Less than a year after exiting Medford, Bonaventure Senior Living is eyeing a return.
The Salem-based firm plans to build a senior community on the southeast corner of East McAndrews and Springbrook roads.
Late last year, Bonaventure sold Arbor Place, an assisted-living community in east Medford, along with 11 other senior housing communities in Oregon, Idaho, Montana and Nevada for $302 million.
With capital in hand, Bonaventure Senior Living wants to turn part of an undeveloped, sloping hayfield into a continuing care community.
The first hurdle was cleared Thursday night when the Medford Planning Commission recommended a broad zoning designation for a 5.28-acre parcel that is part of a 9-acre property.
The General Land Use Plan change now moves along to the City Council for a vote in June.
Once the broader change is in place, another zone change would clear the way for a medium-sized senior community.
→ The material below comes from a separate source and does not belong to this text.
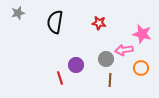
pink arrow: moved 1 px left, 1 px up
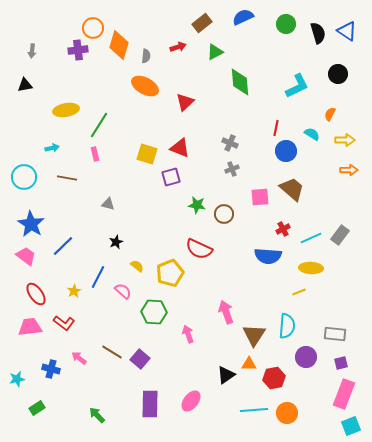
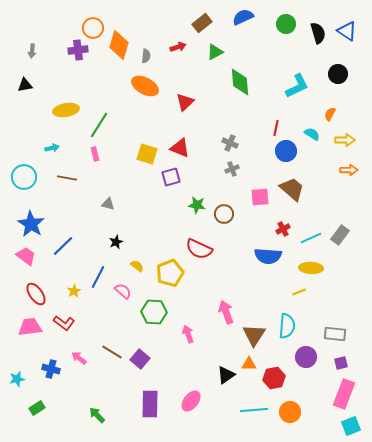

Zoning and other entitlement approvals are anticipated by the end of the year, said Jay Harlan of CSA Planning, who is representing Bonaventure Senior Living.
"The lack of growth and demand in senior housing during the recession had a lot to do with it," said Jeff Chamberlain, who has developed and managed senior communities throughout the state. "People couldn't sell houses at the prices they expected to and that slowed things for a while. You can only absorb a certain amount of senior housing within a certain time, and it takes continuous growth. We've been static and stagnant for the past six or seven years."
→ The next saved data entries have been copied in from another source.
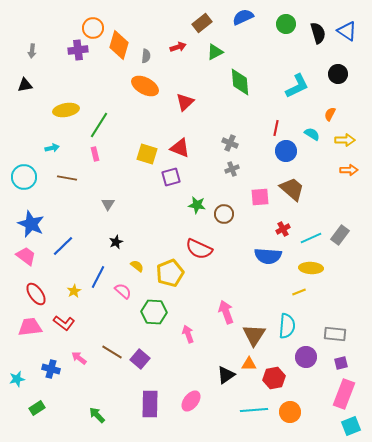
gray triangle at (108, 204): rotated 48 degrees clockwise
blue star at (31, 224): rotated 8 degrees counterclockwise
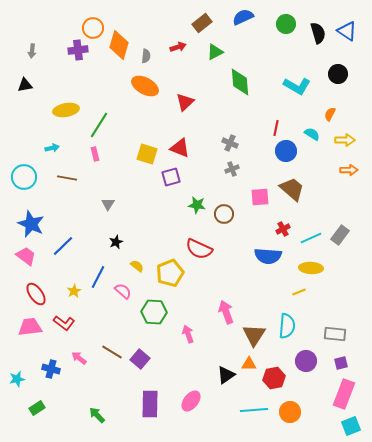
cyan L-shape at (297, 86): rotated 56 degrees clockwise
purple circle at (306, 357): moved 4 px down
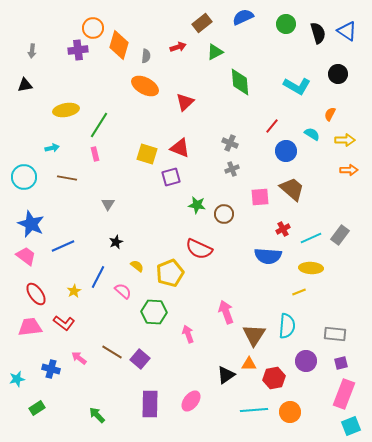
red line at (276, 128): moved 4 px left, 2 px up; rotated 28 degrees clockwise
blue line at (63, 246): rotated 20 degrees clockwise
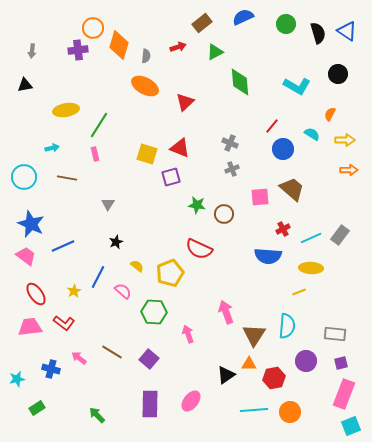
blue circle at (286, 151): moved 3 px left, 2 px up
purple square at (140, 359): moved 9 px right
Wyndhaven Properties of Beaverton acquired the property from the descendents of Clara Ditsworth for $3.2 million in October 2005. The commercial property firm has been actively seeking a buyer for several years.
Bonaventure did not respond to repeated telephone messages. The company operates 21 senior housing communities in Colorado, Oregon and Washington. Accord to its website, Bonaventure has four more continuing care communities — providing regular retirement living quarters, assisted living and memory — on the drawing board in each of the three states where it now operates.